Two active ingredients found in a number of non-prescription cough medicines are no better than non-medicated syrup for children with upper respiratory tract infections, says a Penn State College of Medicine study. “Consumers spend billions of dollars each year on over-the-counter medications for cough,” said Ian Paul, of the Penn State Milton S. Hershey Medical Center. “Our study showed that the two ingredients used in most over-the-counter medications were no better than a placebo, non-medicated syrup, in providing nighttime relief for children with cough and sleep difficulty as a result of upper respiratory infection.” The study appeared in the journal Pediatrics.

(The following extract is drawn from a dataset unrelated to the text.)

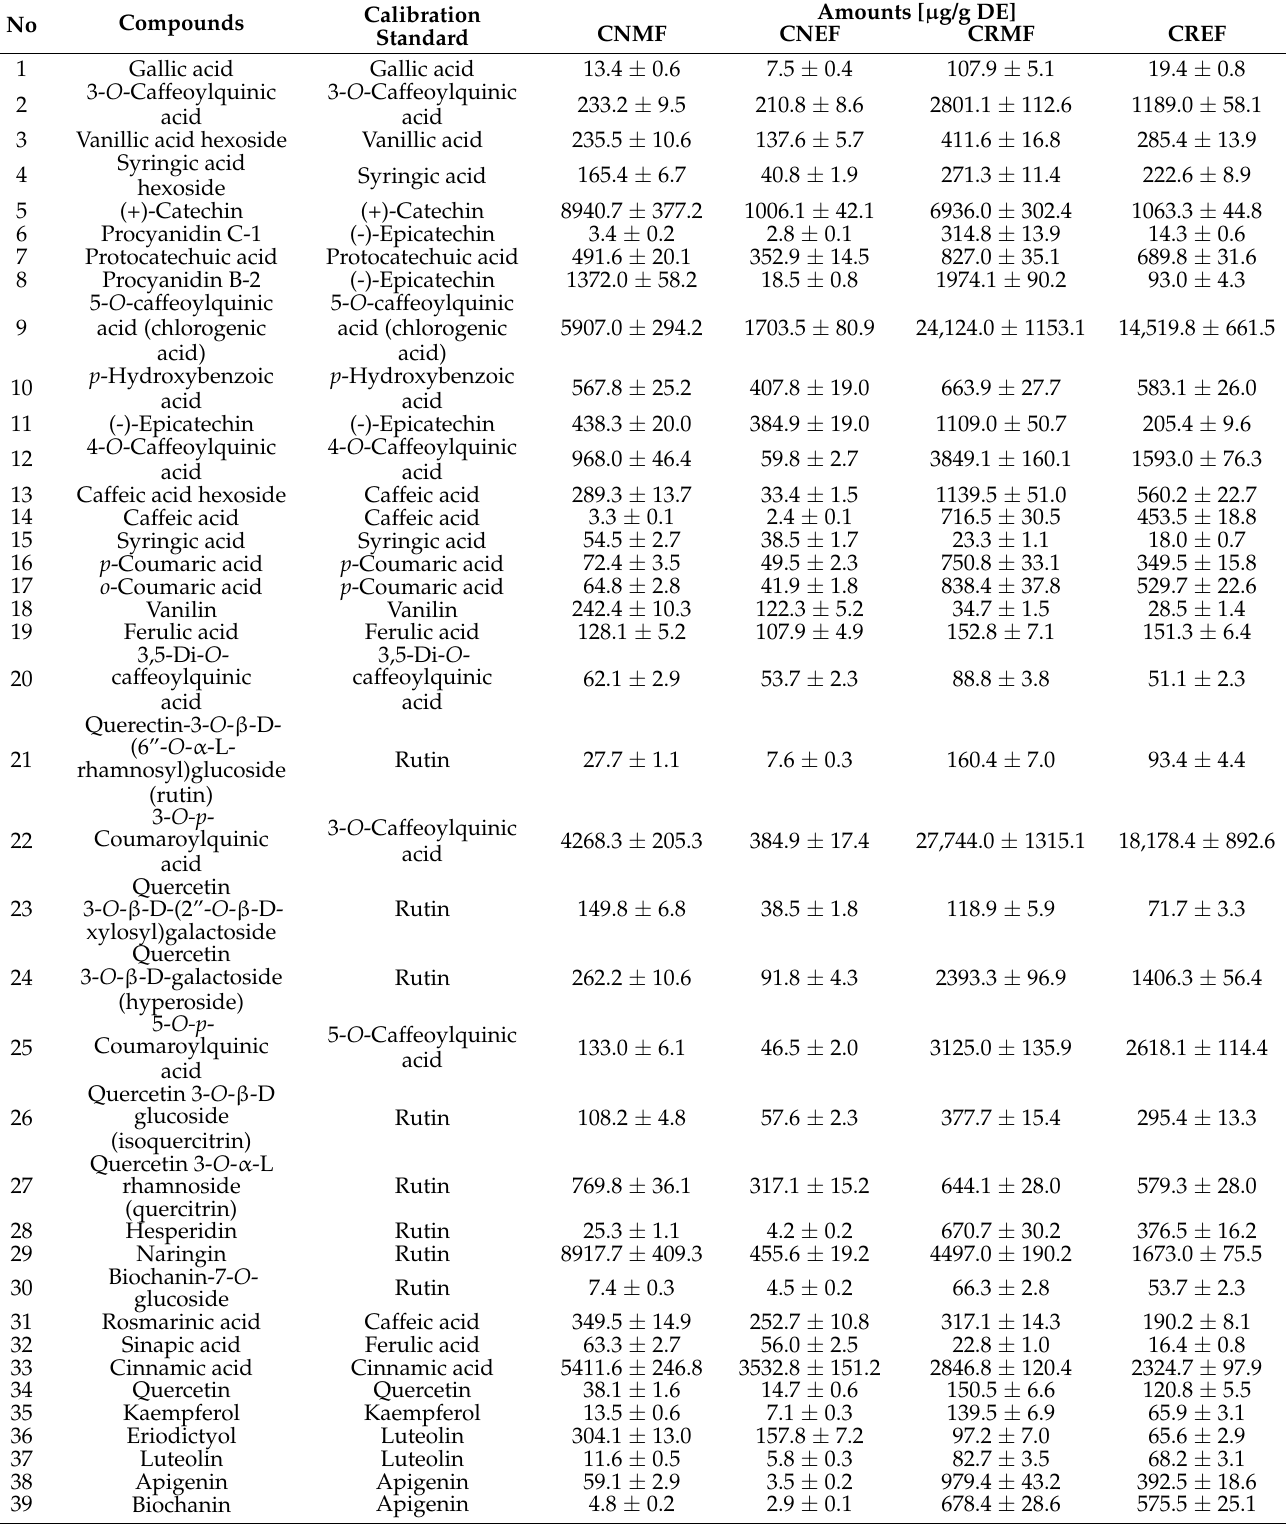
Table 3. Content of the active compounds (tentatively determined) in the fruits of C.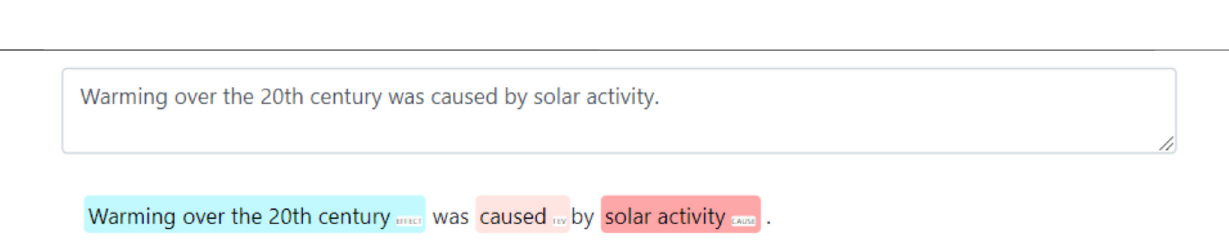
Frontiers in Big Data |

Study volunteers, aged from two to eighteen with upper respiratory infections, were recruited from two practices affiliated with Penn State Hershey Medical Center. Symptoms, as reported from the parents, had to reach a certain threshold for children to be admitted to the study. Then, each child was randomly assigned to receive dextromethorphan (often abbreviated as “DM”), diphenhydramine (an over-the-counter antihistamine) or placebo. Of the children with upper respiratory infections included in the study, 33% patients received dextromethorphan, 33% received diphenhydramine and 34% received placebo. Patients were ill an average of 4.21 days before participation in the study. The symptom scores from the night before treatment were compared to those after treatment.
Not only was there no significant improvement for the children who took cough medicines with the active ingredients, but in the cough frequency category, those who received placebo reported a 2.24 point improvement in cough frequency, whereas the parents of those who took the medicines with active ingredients reported only a 1.97 point improvement.